これからますます稽古離れが起きてくるだろう。皆スポーツジムに通い、いわゆる名トレーナーに師事し、体のコンデション作りに勤しむであろう。筋肉を作りプロテインで最高の栄養を補給、世間でよしとされることをやればやるほど、かつての華やかな相撲はなりをひそめ、もはや単調な動きでしかなくなるだろう。そうなれば、相撲を見る人間はいなくなる。けれど相撲取りを見にくる人はいるだろうか?まるでアイドルの追っかけのように、動物園のマスコット的癒しを求めるように。

かつての神の使いかの如く認められてきた力士たちは、今やファンに歩み寄らなければいけなくなってしまった。これはやがてファンの質も悪くなる。そのうちワガママなファンが個人的感情で、SNSなどで誹謗中傷するであろう。いや、すでにもう始まっているだろうか?
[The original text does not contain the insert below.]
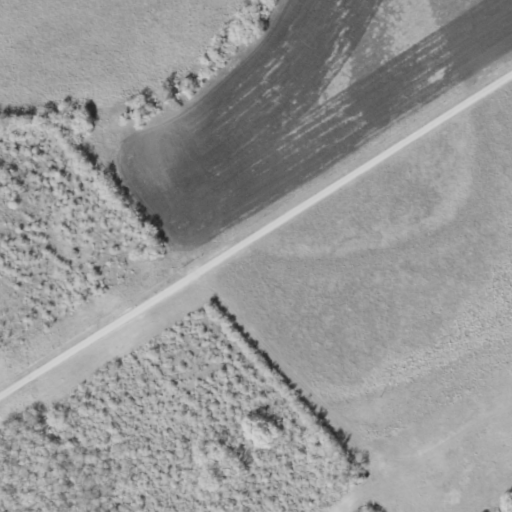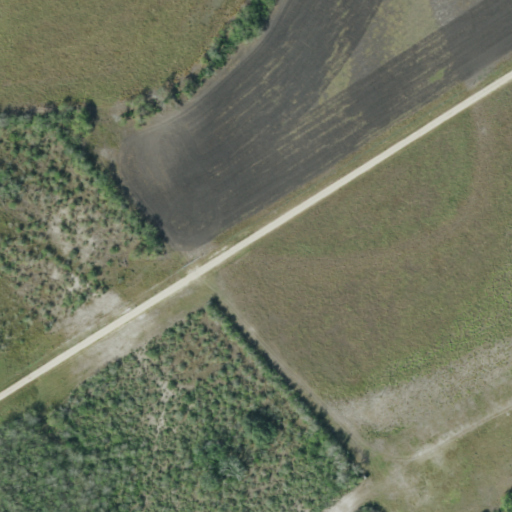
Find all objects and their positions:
road: (256, 241)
そんなことに屈してはならない、絶対的な日本の国技の継承者とならなければいけない。それには、どんなことにも毅然と対応できるくらいでないと。それには稽古しかないのだ、こんだけやったんだというくらい強気でないと、日々くたくたになるまで稽古すれば、筋トレなどいらない、外出もしなくていい。余計なことはしなくなるのだ。

逸ノ城も謹慎したところで体を持て余してるのだから、禊をかねて出稽古行脚したほうがいい。そうすれば体も絞られて、また土俵で活躍できるくらいになれるのだから。放置するのは簡単だけど、そろそろ逆転の発想をしなければ、いつまでたっても変わらない。

何かを求めて門を叩いてきた若者たちの未来を作ってほしいと願うばかりである。